I have emotions.
I used to think that having and showing emotion was weak. I would get so angry with myself if I got emotional during a conversation or in front of others. I thought that self-control and perfectionism and being tough were the way to have ultimate self-mastery. The harder I tried the worse I became at controlling my emotions.
Then I heard in support groups that emotions were natural and human. I learned that feeling joy and happiness requires that I also feel sadness and other “negative” emotions. Letting myself feel was at first terrifying. Emotion boiled out of me in giant overwhelming waves. I was tempted to try and control these also, but what worked best was letting go and trusting God. As I learned to accept and feel my feelings and go through them, I was able to let them go and the waves became smaller and more manageable.
Feeling my feelings was really hard at first, but over time it became easier. I am still working on being comfortable with my feelings and accepting the things that happen in my life. As I become more comfortable with my feelings, I feel more balanced and able to handle my emotions. I know that “in order to heal, I need to feel”.
It is hard to express myself.
Because of a combination of my shyness and low self-esteem, I find it hard to express myself. It is have to tell people how I feel or talk about problems and needs. When I have an opinion, thought or need I feel that my opinions are worthless and no one would be interested in what I have to say.
Support groups have let me listen to others thoughts and feelings. As I listen I realize that others feel the same way I do and that I’m not alone or worthless.
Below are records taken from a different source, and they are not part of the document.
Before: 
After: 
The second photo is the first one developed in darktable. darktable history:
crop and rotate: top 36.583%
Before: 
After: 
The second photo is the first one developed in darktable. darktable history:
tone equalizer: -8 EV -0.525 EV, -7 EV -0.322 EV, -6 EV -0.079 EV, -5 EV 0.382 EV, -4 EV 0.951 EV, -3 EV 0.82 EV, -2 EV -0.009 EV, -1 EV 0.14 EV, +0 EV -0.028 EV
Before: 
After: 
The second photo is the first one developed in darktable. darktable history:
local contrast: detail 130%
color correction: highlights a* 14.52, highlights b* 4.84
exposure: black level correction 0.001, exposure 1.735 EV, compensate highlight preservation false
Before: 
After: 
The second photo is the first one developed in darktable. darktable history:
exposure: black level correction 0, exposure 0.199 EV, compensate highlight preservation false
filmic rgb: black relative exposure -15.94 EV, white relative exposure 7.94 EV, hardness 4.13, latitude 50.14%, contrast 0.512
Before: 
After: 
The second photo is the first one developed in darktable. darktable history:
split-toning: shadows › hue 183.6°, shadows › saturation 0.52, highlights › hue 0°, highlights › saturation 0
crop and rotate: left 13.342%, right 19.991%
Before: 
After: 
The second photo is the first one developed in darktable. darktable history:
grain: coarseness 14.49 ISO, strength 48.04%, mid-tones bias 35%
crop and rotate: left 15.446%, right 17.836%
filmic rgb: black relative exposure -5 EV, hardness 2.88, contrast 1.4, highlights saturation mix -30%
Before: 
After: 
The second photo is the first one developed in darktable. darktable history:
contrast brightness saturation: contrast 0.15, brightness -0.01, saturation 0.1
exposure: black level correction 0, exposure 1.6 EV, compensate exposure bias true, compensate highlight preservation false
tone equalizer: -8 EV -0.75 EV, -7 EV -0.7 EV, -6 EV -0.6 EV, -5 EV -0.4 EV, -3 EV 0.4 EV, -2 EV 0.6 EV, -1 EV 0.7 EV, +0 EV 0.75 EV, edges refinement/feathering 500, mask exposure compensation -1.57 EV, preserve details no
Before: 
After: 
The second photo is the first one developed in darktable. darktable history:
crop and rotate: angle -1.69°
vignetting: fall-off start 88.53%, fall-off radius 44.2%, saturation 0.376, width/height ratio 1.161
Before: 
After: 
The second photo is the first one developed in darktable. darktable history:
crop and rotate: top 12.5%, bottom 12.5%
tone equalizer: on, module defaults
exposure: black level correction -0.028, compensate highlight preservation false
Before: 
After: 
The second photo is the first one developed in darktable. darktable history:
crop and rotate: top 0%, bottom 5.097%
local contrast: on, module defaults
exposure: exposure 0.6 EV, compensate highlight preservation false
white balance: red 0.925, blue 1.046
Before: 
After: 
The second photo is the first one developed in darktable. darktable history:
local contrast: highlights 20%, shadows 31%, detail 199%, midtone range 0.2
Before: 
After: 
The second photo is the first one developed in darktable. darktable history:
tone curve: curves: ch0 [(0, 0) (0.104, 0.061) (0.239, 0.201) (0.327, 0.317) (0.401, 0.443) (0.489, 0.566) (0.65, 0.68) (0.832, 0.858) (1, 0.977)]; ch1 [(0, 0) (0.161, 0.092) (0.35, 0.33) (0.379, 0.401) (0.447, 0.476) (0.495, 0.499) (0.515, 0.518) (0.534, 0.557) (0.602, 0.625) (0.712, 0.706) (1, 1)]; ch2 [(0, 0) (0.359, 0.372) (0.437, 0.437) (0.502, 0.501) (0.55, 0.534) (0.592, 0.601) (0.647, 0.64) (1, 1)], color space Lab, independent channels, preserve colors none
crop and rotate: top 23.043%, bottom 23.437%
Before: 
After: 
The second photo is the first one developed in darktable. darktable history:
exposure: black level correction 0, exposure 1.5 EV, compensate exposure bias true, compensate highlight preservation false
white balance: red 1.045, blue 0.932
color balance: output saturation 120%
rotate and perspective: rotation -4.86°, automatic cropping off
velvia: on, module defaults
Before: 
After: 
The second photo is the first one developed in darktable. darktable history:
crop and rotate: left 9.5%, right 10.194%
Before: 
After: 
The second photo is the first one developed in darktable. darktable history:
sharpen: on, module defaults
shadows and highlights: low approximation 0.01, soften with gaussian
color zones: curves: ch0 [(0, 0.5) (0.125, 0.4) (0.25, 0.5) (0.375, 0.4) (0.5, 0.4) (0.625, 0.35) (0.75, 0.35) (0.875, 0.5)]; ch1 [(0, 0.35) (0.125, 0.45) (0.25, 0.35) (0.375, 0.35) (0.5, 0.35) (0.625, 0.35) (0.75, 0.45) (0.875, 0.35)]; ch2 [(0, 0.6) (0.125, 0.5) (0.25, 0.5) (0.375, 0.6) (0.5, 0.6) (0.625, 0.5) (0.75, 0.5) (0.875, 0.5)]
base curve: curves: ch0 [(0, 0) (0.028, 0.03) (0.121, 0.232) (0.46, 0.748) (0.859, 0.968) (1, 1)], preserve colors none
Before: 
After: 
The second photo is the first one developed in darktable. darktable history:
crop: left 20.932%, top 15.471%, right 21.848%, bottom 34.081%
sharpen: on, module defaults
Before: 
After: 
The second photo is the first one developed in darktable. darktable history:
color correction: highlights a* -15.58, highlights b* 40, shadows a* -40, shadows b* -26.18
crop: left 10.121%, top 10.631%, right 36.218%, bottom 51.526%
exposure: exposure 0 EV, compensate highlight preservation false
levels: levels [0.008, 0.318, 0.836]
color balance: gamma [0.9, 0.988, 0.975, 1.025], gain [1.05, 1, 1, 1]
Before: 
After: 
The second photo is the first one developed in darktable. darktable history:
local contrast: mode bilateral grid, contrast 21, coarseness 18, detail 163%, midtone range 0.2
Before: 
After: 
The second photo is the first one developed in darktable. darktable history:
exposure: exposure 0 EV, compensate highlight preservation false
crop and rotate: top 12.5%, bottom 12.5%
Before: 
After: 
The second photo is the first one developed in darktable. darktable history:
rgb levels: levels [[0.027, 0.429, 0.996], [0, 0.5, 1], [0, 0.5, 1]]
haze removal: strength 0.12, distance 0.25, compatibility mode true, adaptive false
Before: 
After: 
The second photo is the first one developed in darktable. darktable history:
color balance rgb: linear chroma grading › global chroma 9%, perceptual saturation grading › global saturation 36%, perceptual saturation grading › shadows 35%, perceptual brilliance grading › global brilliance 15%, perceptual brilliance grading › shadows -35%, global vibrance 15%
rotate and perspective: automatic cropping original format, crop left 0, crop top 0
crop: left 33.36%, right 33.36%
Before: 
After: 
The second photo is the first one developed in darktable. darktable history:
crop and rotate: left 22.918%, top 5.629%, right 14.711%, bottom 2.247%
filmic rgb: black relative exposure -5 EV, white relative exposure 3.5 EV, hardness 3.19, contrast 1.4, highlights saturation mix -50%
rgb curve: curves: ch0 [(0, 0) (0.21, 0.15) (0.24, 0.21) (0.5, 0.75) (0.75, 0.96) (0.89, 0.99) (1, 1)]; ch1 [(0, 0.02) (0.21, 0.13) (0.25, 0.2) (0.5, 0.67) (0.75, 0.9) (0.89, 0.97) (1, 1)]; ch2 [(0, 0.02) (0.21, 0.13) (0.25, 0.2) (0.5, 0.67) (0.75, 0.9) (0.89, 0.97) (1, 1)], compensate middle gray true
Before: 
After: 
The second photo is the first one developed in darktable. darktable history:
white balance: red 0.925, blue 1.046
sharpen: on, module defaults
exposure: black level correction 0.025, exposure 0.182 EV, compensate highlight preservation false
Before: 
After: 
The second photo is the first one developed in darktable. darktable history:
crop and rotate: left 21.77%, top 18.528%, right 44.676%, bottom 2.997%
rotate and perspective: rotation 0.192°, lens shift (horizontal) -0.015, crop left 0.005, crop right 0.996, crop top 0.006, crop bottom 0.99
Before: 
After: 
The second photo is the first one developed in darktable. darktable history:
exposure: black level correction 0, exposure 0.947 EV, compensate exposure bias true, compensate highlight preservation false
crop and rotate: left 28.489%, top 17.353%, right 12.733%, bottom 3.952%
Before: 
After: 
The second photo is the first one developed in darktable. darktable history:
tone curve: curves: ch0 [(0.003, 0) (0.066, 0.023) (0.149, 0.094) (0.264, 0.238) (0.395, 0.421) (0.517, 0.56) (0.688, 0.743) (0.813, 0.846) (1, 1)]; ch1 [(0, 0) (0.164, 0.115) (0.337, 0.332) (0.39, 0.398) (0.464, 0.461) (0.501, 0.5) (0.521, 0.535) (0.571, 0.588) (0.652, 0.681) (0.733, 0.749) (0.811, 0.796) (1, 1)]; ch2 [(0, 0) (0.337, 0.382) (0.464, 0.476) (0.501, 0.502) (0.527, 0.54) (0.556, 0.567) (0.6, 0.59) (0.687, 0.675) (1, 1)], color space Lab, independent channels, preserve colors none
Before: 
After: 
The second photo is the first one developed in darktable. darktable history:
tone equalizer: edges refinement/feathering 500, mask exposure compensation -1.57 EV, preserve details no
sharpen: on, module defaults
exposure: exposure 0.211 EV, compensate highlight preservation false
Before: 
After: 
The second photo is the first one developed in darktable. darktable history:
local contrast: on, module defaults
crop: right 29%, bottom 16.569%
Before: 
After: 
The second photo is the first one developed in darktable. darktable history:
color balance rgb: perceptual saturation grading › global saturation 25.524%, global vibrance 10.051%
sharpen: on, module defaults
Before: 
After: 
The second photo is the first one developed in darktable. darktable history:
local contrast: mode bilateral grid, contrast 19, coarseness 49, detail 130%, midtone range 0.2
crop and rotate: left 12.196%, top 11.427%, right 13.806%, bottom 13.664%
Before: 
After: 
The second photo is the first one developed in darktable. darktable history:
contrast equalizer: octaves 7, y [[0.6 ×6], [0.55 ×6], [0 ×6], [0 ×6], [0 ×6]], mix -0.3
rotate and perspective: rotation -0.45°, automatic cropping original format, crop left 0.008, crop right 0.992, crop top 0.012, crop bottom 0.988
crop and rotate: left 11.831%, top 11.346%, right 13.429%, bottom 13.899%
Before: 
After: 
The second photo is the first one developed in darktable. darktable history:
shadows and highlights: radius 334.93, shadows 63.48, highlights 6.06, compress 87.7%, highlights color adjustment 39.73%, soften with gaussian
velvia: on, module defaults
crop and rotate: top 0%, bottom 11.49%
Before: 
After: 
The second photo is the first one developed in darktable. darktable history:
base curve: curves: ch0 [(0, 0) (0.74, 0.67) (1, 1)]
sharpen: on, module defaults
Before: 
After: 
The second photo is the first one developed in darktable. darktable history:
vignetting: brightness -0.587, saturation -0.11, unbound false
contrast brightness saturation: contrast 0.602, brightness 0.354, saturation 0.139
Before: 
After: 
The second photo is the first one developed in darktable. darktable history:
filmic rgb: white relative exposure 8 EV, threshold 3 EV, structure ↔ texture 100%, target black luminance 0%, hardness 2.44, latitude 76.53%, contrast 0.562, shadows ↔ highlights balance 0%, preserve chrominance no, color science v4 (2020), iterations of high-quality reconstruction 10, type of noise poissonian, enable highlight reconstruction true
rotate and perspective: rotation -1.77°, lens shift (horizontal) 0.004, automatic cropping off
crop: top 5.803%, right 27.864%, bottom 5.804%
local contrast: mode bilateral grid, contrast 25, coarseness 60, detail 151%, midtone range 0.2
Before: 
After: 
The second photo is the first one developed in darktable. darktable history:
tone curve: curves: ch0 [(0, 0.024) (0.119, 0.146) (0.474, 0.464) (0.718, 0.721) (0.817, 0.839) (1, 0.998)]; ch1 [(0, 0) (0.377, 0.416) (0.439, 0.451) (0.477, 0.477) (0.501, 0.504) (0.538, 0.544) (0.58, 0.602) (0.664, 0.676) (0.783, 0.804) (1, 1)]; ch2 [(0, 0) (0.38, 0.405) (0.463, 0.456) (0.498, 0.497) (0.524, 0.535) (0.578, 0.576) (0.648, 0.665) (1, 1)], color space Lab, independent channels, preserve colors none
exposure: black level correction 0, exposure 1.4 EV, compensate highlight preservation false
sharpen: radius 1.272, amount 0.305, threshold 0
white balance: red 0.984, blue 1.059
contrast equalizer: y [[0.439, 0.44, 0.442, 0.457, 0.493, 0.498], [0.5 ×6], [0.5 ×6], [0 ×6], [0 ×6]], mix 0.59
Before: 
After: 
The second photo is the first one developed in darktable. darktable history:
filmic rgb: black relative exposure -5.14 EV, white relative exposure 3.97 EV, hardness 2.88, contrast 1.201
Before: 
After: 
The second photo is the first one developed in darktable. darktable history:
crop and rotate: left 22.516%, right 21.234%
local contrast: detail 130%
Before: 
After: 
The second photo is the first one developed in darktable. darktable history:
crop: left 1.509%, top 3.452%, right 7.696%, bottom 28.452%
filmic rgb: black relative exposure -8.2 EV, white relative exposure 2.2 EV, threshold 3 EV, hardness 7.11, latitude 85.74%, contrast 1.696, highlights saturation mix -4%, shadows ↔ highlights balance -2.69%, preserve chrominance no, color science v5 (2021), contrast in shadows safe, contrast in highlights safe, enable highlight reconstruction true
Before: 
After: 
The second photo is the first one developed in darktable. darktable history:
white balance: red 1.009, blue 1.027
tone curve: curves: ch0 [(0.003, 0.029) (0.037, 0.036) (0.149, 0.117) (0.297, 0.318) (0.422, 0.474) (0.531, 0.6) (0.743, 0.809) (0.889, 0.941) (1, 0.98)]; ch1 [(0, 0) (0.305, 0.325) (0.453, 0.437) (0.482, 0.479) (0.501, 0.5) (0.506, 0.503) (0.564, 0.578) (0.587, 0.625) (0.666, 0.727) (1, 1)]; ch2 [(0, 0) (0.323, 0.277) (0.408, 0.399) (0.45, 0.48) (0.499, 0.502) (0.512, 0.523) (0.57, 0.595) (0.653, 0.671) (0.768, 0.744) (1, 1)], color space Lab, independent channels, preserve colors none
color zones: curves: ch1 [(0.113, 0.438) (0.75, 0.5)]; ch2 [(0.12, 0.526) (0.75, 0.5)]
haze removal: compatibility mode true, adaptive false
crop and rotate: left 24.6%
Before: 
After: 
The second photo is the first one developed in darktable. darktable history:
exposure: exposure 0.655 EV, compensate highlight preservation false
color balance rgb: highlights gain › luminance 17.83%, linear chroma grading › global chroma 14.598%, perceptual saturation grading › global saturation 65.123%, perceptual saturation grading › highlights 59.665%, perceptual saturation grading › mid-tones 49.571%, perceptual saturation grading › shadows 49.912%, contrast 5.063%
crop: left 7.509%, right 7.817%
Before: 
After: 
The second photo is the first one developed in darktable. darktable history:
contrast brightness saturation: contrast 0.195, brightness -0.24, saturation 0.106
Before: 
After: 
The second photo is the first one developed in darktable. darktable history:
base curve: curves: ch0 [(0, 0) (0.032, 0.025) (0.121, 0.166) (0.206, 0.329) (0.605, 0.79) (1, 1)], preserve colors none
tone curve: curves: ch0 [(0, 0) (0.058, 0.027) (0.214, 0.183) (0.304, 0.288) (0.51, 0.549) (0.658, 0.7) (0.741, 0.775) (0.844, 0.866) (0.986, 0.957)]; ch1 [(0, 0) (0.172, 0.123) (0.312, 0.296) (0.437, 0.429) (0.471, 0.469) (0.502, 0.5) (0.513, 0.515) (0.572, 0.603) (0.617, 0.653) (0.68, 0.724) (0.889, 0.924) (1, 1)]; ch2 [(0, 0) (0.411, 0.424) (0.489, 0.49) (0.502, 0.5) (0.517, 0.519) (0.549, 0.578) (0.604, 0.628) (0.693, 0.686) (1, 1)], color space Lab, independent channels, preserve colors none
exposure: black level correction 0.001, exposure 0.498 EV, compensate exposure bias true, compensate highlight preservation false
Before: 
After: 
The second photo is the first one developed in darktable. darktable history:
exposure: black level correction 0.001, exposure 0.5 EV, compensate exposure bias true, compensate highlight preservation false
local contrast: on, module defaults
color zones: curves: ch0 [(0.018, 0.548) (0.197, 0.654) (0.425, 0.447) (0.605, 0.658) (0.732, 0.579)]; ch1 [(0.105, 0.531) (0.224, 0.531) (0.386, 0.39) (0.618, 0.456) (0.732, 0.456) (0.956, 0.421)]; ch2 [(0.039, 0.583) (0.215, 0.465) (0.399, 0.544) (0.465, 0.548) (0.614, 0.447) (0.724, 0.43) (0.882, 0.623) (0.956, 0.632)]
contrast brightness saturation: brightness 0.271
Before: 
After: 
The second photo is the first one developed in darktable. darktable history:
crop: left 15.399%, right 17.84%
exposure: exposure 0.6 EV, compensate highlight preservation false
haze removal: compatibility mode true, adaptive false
When I see that others are not reprimanded I can practice sharing my thoughts and feelings without fear of reprisal. I’ve gained self-esteem and courage and healing from being able to communicate. This has given me courage to express myself in other areas of my life.
After having gained some experience in expressing myself, I might be tempted to impose my will on others. I’m learning humility as I balance between silence and dominance. When I communicate I can choose to express myself without expectation of how others should react.
Isolate = Self-Destruct
Communication and relationships are important for emotional, spiritual, social and even physical health. We are social beings. We learned from others, taught and communicated with others, and had relationships before we came here. When I isolate and depend on my own thinking I can spiral downward into worry, fear, anxiety, anger, helplessness and hopelessness. It is a recipe for self-destruction.
Support groups provide a place where I feel at home. I know I am not alone when I hear others express feelings that I also have. I can share and express myself without fear that there will be gossip about me or that others will look down on me for saying something or telling the truth about my feelings. As I say things out loud I can often see where my thinking is illogical or not quite right. As I hear others express their feelings it helps me to feel connected, to recognize how much I’ve grown and where I used to be, to feel compassion and empathy.
Church is another place where we come together to grow and learn. This should also be a place where we feel at home. But, it is easy to isolate and turn inward and feel alone at church. When I recognize that I need others, it is easier to reach out. Even those who seem to have it all together and have nothing wrong in their lives need other people. I should never judge my insides with another’s outsides. If I could walk in their shoes even for a minute I would see that we are more alike than different. I can reach out, find friends and support and love others and in so doing I will find love and support.
Isolating causes me to head in a downward spiral of self-destruction. Relating and connecting with others helps me to be healthy emotionally, spiritually, socially and physically.
Being true to me.
I developed shortcomings of worry, fear, anxiety, isolation and low self-esteem from living with loved ones with addictions. After attending support groups for a time, I realized that the root of these problems was an inability to be true to myself. I wanted to please people so I would let them take advantage of me. I often felt depressed when I did something expected, when it was not in alignment with my values and goals. But, I would feel guilty when I chose to do something I wanted to do over something another wanted. It was hard to walk between the two and I often felt either guilty or depressed.
Support groups have taught me to take care of myself and that I have rights. I can share in meetings and no one interrupts me or gives me advice unless I ask. I can “take what I like and leave the rest”. Support groups tell me that my anonymity and confidentiality will be protected and only I can disclose them.
I am learning that “no is a complete sentence” and I do not have to give explanations. Pleasing other people is not a good reason to do something. I am learning to “stop taking things personally”. I learned that I cannot make people do what I want them to do. Since I cannot make people like me by what I say or do, I should do what I think is best as long as it does not hurt anyone else.
If I set realistic goals and I can achieve them step by step. It is the process and the learning that are important. The outcome is irrelevant.
Taking care of myself, learning and growing, and achieving goals have led me to personal growth and higher self-esteem. I am worth something and I can choose how to live my life.